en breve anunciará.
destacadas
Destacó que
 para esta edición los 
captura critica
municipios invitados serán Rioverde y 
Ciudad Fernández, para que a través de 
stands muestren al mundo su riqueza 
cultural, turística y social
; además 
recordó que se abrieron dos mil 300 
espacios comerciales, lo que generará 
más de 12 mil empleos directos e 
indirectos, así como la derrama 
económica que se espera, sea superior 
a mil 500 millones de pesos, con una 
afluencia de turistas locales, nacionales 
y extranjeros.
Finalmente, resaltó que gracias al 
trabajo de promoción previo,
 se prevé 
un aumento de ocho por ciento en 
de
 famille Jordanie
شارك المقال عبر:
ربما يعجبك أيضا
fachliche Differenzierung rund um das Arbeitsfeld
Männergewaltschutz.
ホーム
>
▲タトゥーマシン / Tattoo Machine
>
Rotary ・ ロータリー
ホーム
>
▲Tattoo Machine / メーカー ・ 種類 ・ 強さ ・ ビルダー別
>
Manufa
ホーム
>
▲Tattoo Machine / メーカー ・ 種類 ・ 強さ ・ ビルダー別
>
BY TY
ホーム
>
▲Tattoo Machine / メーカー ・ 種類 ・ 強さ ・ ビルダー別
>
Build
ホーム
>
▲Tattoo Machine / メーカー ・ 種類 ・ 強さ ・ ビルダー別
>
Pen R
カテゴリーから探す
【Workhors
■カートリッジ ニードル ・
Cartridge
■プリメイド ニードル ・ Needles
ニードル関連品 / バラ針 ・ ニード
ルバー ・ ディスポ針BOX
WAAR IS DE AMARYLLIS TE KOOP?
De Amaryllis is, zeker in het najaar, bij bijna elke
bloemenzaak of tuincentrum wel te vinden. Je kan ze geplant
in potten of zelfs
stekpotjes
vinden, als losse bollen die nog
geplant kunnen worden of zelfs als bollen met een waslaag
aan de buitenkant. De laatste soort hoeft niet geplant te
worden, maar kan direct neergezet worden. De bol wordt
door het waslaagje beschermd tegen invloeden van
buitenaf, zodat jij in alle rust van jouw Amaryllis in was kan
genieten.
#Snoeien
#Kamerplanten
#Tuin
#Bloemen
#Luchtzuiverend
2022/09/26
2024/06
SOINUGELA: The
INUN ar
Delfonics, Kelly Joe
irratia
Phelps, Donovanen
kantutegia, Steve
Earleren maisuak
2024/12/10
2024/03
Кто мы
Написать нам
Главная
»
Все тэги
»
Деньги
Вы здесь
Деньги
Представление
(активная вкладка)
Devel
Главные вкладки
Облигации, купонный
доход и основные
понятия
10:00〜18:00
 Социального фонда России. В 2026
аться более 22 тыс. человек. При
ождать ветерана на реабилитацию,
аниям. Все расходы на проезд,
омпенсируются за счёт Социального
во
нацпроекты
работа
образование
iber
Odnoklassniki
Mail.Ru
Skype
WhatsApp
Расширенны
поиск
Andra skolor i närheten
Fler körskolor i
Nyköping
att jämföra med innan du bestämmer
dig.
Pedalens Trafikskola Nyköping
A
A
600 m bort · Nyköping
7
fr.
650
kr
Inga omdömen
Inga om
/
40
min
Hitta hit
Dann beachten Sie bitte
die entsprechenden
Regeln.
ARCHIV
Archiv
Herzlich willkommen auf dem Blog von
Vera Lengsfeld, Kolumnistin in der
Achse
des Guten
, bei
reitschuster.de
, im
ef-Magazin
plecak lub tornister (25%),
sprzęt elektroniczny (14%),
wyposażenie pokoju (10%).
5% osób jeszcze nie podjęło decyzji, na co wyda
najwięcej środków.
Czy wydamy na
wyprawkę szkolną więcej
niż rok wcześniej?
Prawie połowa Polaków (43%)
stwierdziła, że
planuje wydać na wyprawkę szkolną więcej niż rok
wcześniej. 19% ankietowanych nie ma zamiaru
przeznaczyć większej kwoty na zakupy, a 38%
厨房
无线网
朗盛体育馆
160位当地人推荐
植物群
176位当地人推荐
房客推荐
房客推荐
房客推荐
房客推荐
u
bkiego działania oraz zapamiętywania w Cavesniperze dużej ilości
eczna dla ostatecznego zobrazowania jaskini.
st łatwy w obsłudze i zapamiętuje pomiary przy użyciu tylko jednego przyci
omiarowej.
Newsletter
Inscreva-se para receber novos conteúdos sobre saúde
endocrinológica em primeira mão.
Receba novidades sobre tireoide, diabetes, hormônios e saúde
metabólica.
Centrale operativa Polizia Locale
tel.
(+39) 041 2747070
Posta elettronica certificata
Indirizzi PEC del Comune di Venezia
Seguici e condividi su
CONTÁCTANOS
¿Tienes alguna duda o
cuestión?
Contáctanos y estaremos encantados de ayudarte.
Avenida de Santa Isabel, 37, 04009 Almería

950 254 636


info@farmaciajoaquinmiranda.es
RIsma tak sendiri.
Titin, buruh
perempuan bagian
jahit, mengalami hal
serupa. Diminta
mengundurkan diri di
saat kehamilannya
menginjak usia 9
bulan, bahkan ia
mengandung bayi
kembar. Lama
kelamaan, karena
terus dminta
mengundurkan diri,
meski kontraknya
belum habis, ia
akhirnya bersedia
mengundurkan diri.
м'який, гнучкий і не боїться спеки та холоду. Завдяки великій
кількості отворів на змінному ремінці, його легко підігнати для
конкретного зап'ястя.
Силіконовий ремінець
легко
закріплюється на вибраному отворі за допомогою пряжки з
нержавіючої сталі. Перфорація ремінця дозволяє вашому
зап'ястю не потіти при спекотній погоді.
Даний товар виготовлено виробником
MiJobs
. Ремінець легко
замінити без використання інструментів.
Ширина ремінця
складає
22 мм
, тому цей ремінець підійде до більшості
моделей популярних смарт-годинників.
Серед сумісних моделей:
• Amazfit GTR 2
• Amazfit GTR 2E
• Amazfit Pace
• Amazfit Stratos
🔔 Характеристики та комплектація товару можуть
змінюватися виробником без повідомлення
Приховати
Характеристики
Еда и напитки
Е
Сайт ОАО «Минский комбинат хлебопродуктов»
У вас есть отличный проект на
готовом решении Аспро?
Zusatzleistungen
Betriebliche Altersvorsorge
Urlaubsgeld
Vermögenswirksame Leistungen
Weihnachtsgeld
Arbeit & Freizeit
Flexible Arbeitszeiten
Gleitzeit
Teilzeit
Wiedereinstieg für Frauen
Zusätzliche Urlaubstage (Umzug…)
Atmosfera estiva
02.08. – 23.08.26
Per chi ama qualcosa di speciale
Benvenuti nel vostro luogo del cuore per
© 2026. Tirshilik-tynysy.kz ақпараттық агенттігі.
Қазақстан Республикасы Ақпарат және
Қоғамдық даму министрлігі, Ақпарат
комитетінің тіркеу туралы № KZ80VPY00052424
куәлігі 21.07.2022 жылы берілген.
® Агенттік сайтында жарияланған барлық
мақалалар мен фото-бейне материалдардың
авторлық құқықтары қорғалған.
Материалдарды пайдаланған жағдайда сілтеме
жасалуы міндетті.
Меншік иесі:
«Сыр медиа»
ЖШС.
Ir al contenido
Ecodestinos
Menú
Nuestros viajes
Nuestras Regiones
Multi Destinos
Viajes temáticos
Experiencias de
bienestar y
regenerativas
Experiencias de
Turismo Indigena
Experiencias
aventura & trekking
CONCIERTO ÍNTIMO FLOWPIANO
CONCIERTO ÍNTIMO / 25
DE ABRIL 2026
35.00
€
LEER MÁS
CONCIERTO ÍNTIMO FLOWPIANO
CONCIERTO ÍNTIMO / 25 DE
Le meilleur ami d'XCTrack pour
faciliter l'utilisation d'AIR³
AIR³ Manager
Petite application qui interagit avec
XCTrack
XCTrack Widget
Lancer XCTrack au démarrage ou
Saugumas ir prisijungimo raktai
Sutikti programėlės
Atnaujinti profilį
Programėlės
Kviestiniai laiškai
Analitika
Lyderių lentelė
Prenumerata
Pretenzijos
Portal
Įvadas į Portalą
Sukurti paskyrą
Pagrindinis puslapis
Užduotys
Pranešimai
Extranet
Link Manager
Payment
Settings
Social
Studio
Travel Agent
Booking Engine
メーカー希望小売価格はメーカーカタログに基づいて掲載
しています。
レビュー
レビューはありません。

---*---

__YOUR ASSIGNMENT__. Print word for word every line from the start of the entries through the line containing "a mil 500 millones de pesos, con una", including that line.

__COMPLETED EXERCISE__.
en breve anunciará.
destacadas
Destacó que
 para esta edición los 
captura critica
municipios invitados serán Rioverde y 
Ciudad Fernández, para que a través de 
stands muestren al mundo su riqueza 
cultural, turística y social
; además 
recordó que se abrieron dos mil 300 
espacios comerciales, lo que generará 
más de 12 mil empleos directos e 
indirectos, así como la derrama 
económica que se espera, sea superior 
a mil 500 millones de pesos, con una 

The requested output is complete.